Nuestros dispositivos están especialmente diseñados para la industria de los recursos naturales, no sólo la minería, sino también la silvicultura, la construcción y el petróleo. Entendemos lo que buscan los operadores: eficiencia, seguridad, mantenimiento predictivo y optimización del consumo de combustible de los vehículos. Posibilitamos la recogida de estos datos integrándonos con la mayoría de los sensores instalados en los vehículos y en el entorno de las explotaciones mineras, independientemente de sus marcas y modelos. Además, cumplimos las certificaciones industriales más rigurosas, por lo que los operadores sabrán que están muy seguros. En tercer lugar, podemos operar en algunas de las infraestructuras de datos más difíciles, incluidas las redes malladas.
Las tecnologías Edge están empezando a ganar terreno en las industrias de recursos naturales. ¿Cuál es tu visión de su futuro?
Estoy seguro de que en la próxima década veremos estas tecnologías por todas partes.
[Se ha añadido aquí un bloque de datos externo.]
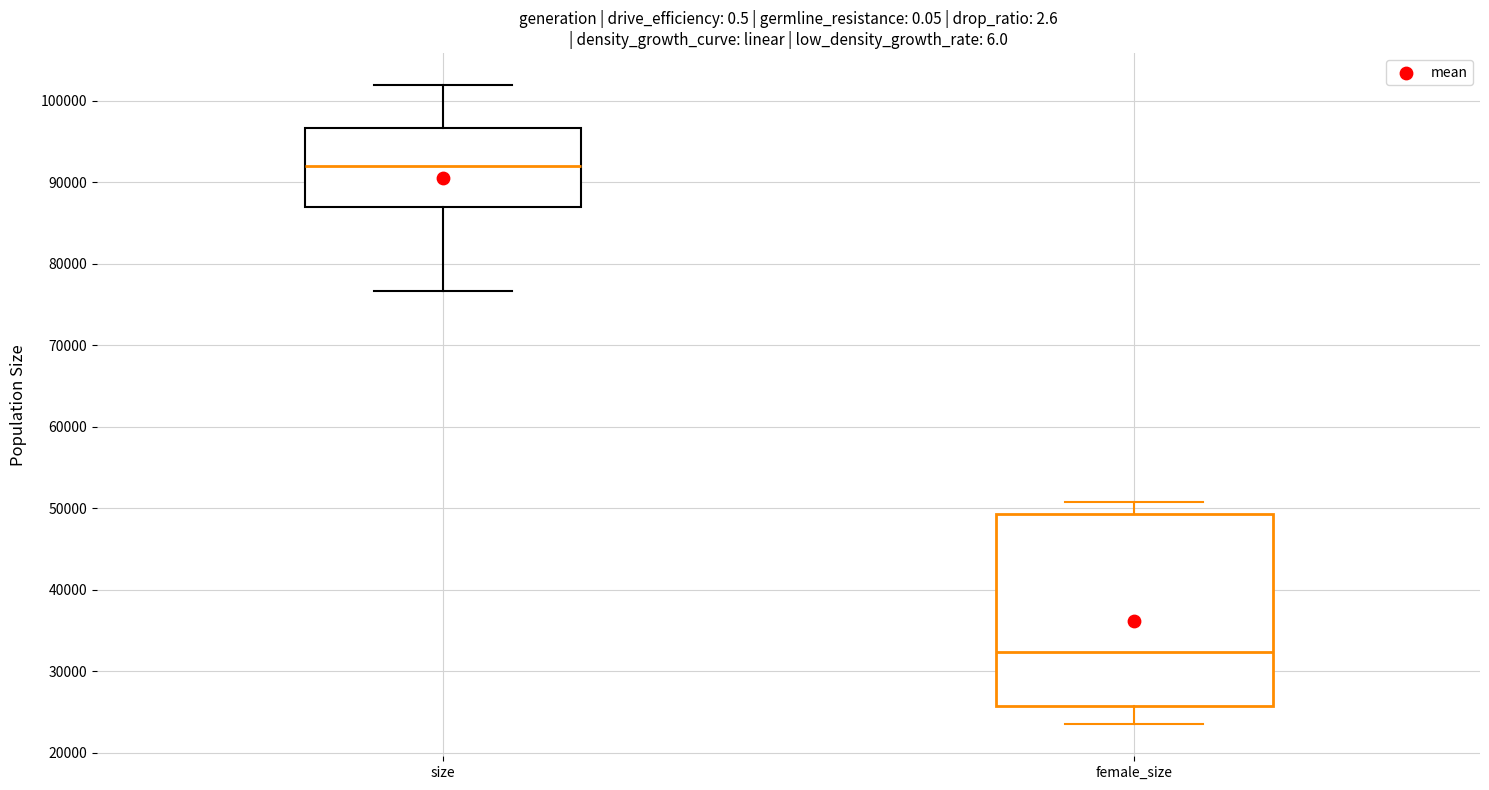

Which box has the lowest median line?

female_size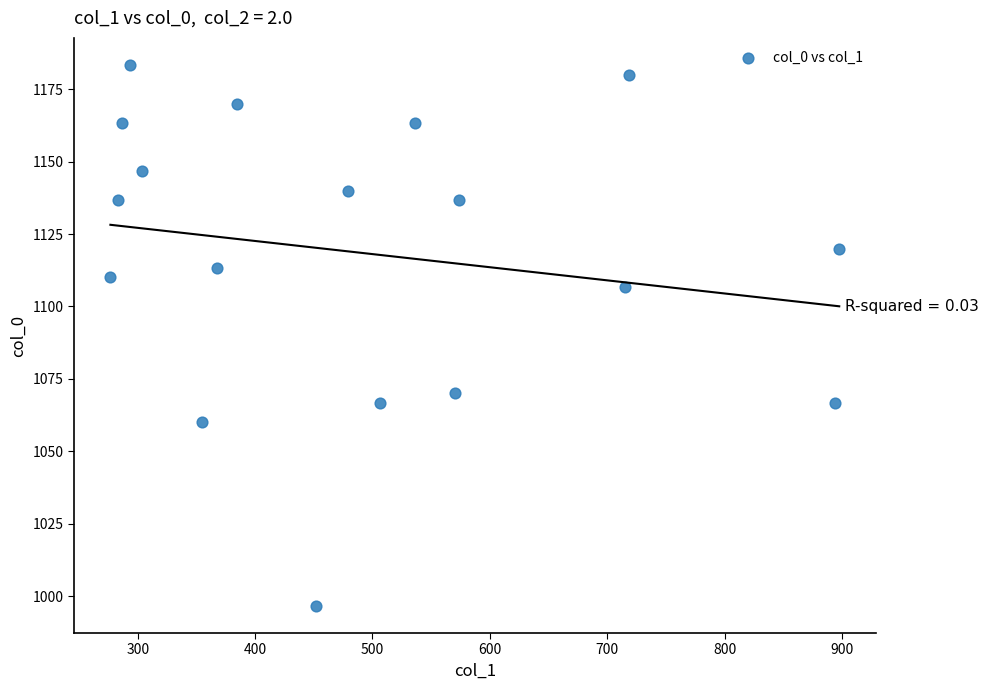

What is the range of Y values (max minus min)?

186.7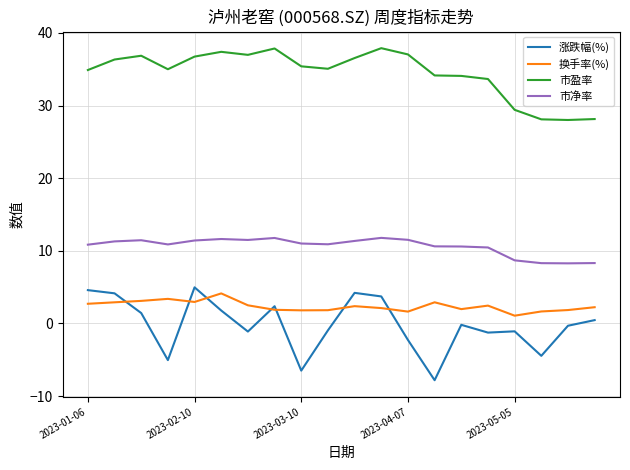

How many lines are shown in the chart?

4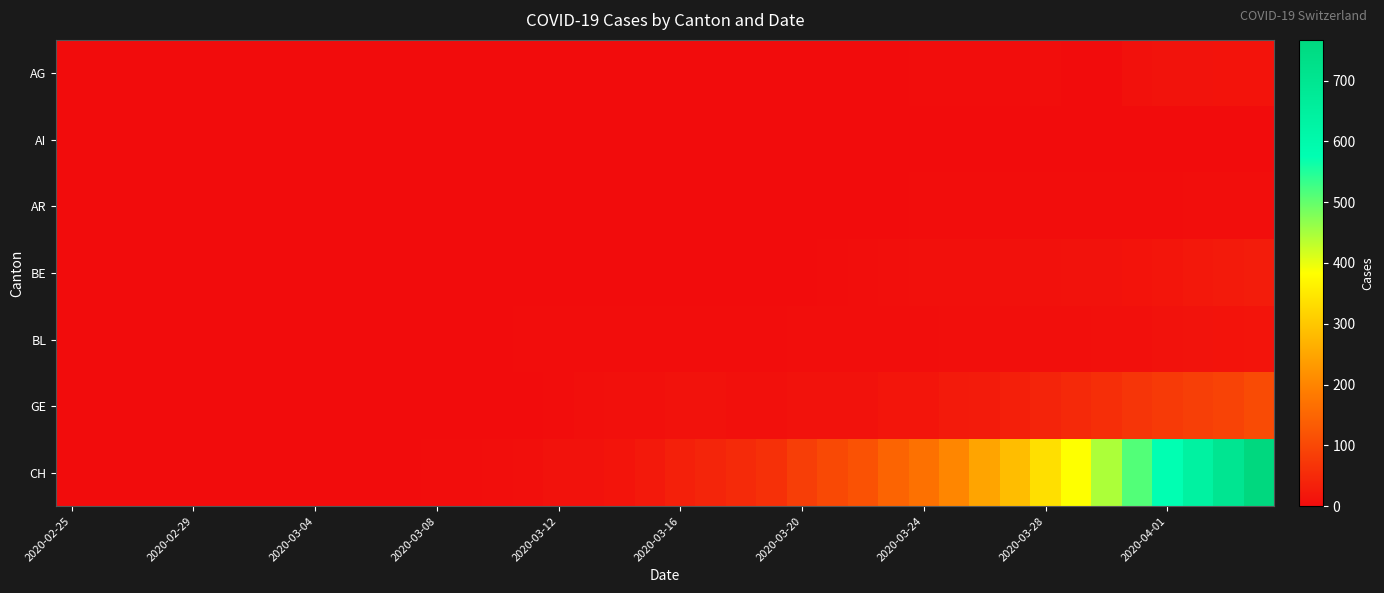

Which series has the largest range (max minus min)?

CH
Algunas de las áreas en las que estas tecnologías obtendrán un rápido desarrollo son el transporte autónomo en las minas y la realización de muchas operaciones peligrosas. Los operadores humanos cometen errores, y la tecnología también. Pero, en general, esta tecnología puede supervisar continuamente y proporcionar una adquisición y un análisis inquebrantables de las acciones que las industrias de recursos pueden adaptar y a las que pueden responder. Esto conducirá a mejoras para una mayor eficacia, seguridad y productividad. Esto no sólo va a ocurrir, sino que ya está ocurriendo, y estoy orgulloso de que nuestro equipo haga posible este proceso.